Moving markets today: Asia follows Wall Street lower, oil prices slide, Japan core inflation rises, Netflix beats subscriber targets; Focus shifts to UK retail sales data 

US stocks declined overnight, continuing a broader downtrend after a tech-heavy sell-off the previous day. Asian markets are likely to end the week on a negative note due to ongoing geopolitical uncertainties and economic concerns, even as the global trend of easing interest rates begins. Oil prices dropped on Friday, setting up for a second consecutive weekly decline, as mixed economic signals and a stronger dollar dampened investor sentiment. Gold prices also fell on Friday but are on track for a fourth straight weekly gain, driven by expectations that the Federal Reserve might cut US interest rates in September, which has increased gold’s appeal as a non-yielding asset. In the UK, GfK consumer confidence has risen to its highest level in nearly three years. Meanwhile, Japan’s core inflation ticked up in June, keeping the possibility of a Bank of Japan rate hike in play. Netflix exceeded its subscriber targets but warned of slower growth in ad revenue. UK retail sales data is set to be released on Friday, and speeches by US Federal Reserve officials John C. Williams and Raphael Bostic, as well as earnings reports from American Express, are also anticipated. Britain’s FTSE 100 is poised to end the week with a loss, breaking a two-week winning streak, despite a 0.2 per cent gain on Thursday.

Here are five key takeaways for your day. 

UK consumer confidence reaches near 3-year high: GfK

Consumer confidence in Britain hit its highest point in almost three years this month, as reported by a survey on Friday.  

Despite the recent government changes and the England men’s soccer team’s activities, these factors did not significantly impact the results.  

The GfK consumer confidence survey, the oldest of its kind in the UK, improved to -13 in July, marking its highest level since September 2021, Reuters reported.

However, this was only a modest improvement from June’s -14 and fell short of the predicted -12. 

Japan’s core inflation rises in June, keeping BOJ rate hike possibility alive

In June, Japan’s core consumer prices rose by 2.6 per cent from the previous year, marking a second consecutive month of acceleration and fueling expectations that the central bank might soon increase interest rates.

#### Entries:
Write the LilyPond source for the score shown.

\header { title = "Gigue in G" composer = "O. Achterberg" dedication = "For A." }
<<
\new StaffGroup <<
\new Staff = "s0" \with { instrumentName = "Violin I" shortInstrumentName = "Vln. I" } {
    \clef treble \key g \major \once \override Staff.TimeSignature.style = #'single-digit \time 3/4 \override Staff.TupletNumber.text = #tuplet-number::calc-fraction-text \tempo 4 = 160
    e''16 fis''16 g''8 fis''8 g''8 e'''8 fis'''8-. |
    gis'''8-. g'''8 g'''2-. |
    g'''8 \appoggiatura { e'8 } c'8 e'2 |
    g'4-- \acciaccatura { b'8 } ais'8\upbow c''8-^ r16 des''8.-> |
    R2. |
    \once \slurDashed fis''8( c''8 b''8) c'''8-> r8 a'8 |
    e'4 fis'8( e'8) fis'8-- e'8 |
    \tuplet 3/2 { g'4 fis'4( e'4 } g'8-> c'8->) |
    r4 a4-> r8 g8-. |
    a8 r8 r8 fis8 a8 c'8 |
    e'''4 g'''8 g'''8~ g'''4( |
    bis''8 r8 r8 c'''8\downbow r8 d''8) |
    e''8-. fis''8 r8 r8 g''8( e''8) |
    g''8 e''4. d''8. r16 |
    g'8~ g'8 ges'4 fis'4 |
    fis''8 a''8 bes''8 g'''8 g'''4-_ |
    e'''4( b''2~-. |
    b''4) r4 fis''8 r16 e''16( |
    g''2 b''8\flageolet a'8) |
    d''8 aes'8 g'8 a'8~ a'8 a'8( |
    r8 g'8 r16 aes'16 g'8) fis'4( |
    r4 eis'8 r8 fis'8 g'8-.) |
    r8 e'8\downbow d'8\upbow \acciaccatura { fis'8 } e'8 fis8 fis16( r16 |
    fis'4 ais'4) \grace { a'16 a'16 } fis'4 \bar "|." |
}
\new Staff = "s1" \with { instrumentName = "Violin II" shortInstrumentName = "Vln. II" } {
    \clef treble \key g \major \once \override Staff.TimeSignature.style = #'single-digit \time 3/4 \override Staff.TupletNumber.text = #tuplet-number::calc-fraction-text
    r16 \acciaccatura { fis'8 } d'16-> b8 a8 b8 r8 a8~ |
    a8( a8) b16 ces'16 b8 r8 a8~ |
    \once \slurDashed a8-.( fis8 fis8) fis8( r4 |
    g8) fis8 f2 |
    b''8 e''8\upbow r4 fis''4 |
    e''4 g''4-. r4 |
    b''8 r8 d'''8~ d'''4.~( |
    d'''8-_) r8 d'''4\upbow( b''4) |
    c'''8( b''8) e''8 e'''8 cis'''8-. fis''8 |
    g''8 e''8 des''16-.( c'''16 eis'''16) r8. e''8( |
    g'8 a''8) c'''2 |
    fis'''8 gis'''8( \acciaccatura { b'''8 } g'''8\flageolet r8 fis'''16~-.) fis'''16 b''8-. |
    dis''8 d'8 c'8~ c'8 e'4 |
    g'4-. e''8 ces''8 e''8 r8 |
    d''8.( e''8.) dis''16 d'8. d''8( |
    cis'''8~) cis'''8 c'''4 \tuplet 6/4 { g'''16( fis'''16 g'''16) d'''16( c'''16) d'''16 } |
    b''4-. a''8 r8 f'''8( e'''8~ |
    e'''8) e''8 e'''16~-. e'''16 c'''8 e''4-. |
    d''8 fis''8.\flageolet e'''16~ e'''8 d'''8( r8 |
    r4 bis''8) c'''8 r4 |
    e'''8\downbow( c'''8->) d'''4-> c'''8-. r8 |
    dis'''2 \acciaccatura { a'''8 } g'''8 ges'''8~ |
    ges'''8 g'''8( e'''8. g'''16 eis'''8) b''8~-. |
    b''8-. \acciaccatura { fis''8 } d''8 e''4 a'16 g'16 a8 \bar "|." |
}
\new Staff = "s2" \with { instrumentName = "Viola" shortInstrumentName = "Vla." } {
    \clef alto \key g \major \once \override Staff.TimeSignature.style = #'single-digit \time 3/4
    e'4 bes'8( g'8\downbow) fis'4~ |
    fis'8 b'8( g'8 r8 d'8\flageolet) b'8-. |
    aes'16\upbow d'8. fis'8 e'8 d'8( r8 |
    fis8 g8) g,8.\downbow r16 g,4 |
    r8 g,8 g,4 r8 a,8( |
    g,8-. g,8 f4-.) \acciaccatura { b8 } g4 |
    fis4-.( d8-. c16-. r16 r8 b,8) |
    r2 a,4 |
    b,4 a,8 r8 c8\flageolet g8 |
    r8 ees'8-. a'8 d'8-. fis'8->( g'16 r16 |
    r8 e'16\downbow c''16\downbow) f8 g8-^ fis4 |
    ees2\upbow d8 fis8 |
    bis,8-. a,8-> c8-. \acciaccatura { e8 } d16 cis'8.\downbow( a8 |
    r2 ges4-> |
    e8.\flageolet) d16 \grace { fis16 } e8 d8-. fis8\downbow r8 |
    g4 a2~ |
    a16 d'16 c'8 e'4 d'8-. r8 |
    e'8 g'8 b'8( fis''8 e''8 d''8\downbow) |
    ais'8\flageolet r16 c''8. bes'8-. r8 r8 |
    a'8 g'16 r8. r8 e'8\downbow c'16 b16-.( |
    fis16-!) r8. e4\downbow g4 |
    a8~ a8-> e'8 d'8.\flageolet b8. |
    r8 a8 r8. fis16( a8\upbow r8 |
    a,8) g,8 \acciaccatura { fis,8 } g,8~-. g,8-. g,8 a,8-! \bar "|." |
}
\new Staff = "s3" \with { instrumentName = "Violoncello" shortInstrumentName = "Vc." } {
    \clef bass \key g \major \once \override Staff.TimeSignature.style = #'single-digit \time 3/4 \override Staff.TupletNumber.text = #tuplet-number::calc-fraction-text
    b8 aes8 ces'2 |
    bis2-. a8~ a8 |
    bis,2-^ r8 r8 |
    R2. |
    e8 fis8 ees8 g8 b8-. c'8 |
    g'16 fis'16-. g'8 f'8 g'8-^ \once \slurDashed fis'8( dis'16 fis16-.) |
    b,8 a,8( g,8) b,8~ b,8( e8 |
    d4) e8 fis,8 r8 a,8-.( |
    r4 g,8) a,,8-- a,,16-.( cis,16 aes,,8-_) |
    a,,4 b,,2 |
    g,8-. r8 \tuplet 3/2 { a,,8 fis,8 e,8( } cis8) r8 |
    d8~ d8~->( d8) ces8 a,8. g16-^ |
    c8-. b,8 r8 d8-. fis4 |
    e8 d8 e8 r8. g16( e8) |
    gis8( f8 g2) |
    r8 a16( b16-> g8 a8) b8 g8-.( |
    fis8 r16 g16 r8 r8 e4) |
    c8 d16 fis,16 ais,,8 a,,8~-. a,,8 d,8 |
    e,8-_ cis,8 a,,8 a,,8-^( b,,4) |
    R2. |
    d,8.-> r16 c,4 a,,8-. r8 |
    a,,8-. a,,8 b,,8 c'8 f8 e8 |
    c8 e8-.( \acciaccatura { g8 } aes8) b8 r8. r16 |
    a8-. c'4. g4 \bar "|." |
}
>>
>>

#### What you need to do:
1/ Write out the part of the market news excerpt that opens with the words containing "Here are five" and closes with "the predicted -12.".
2/ Recast the paragraph of the market news excerpt that begins "US stocks declined overnight" as a bulleted list that keeps its main facts.
3/ Give what comes next in the market news excerpt, starting after its final sentence about Japan's core consumer prices.
The listing is separate material and is not part of the market news excerpt.

#### Task answers:
1/
Here are five key takeaways for your day. 

UK consumer confidence reaches near 3-year high: GfK

Consumer confidence in Britain hit its highest point in almost three years this month, as reported by a survey on Friday.  

Despite the recent government changes and the England men’s soccer team’s activities, these factors did not significantly impact the results.  

The GfK consumer confidence survey, the oldest of its kind in the UK, improved to -13 in July, marking its highest level since September 2021, Reuters reported.

However, this was only a modest improvement from June’s -14 and fell short of the predicted -12.

2/
- US stocks fell overnight, extending a downtrend after a tech-heavy sell-off the day before.
- Asian markets are likely to end the week lower because of geopolitical uncertainty and economic concerns, even as global interest rates begin to ease.
- Oil prices dropped on Friday and were heading for a second straight weekly decline, pressured by mixed economic signals and a stronger dollar.
- Gold fell on Friday but was on course for a fourth consecutive weekly gain, supported by expectations of a Federal Reserve rate cut in September.
- UK GfK consumer confidence reached its highest level in nearly three years.
- Japan's core inflation rose in June, leaving a Bank of Japan rate hike possible.
- Netflix beat its subscriber targets but warned of slower ad revenue growth.
- Upcoming items include UK retail sales data on Friday, speeches by Fed officials John C. Williams and Raphael Bostic, and earnings from American Express.
- The FTSE 100 looked set for a weekly loss, ending a two-week winning streak, despite a 0.2 per cent gain on Thursday.

3/
This core consumer price index (CPI), which excludes volatile fresh food prices, came in just short of the 2.7 per cent forecast but followed a 2.5 per cent rise in May.  

Higher energy costs, driven by reduced government subsidies for utility bills, surged 7.7 per cent year-on-year in June, up from 7.2 per cent in May, which helped boost overall inflation.  

Additionally, an index excluding fresh food and fuel costs, which the Bank of Japan monitors for broader price trends, increased by 2.2 per cent in June, slightly up from 2.1 per cent in May. 

Netflix surpasses subscriber targets but warns of slow Ad revenue growth

Netflix added 8 million new subscribers, fueled by hits like “Baby Reindeer” and “Bridgerton,” but warned of a slowdown in sign-ups for the current quarter compared to the same time last year.  

The company’s earnings jumped 42 per cent to $4.88 per share on $9.5 billion in revenue, exceeding Wall Street expectations.  

Despite this, Netflix expects fewer new subscribers this quarter compared to last year when their password crackdown took effect, leading to a 4 per cent drop in shares during after-hours trading.  

The company also noted that its ad-supported tier now accounts for 45 per cent of sign-ups in available markets, but doesn’t anticipate it becoming a major revenue driver until 2024 or 2025. 

Read more

The world can’t keep consuming more than it produces

FTSE 100 stocks rise as Brent crude oil prices jump 1.8% to $104.98 amid Strait of Hormuz tensions and Trumps Iran stance

What’s on the radar

UK retail sales figures are set to be released on Friday before the markets open, with economists anticipating a -0.4 per cent decrease, a sharp contrast to the previous 2.9 per cent rise.  

Attention will also be on speeches from US Federal Reserve policymakers John C. Williams and Raphael Bostic.  

Additionally, the earnings reports from American Express, Schlumberger, Travelers, and Halliburton are expected to be key points of interest. 

Asian stocks slide amid tech rout and global market uncertainty

The Dow Jones Industrial Average decreased by 1.29 per cent to 40,665.02, while the S&P 500 dropped 0.78 per cent to 5,544.59, and the Nasdaq Composite fell 0.7 per cent to 17,871.22.  

Though Nasdaq and Meta recovered slightly from steep declines earlier in the week, major tech stocks like Apple, Amazon, Microsoft, and Alphabet continued to slide.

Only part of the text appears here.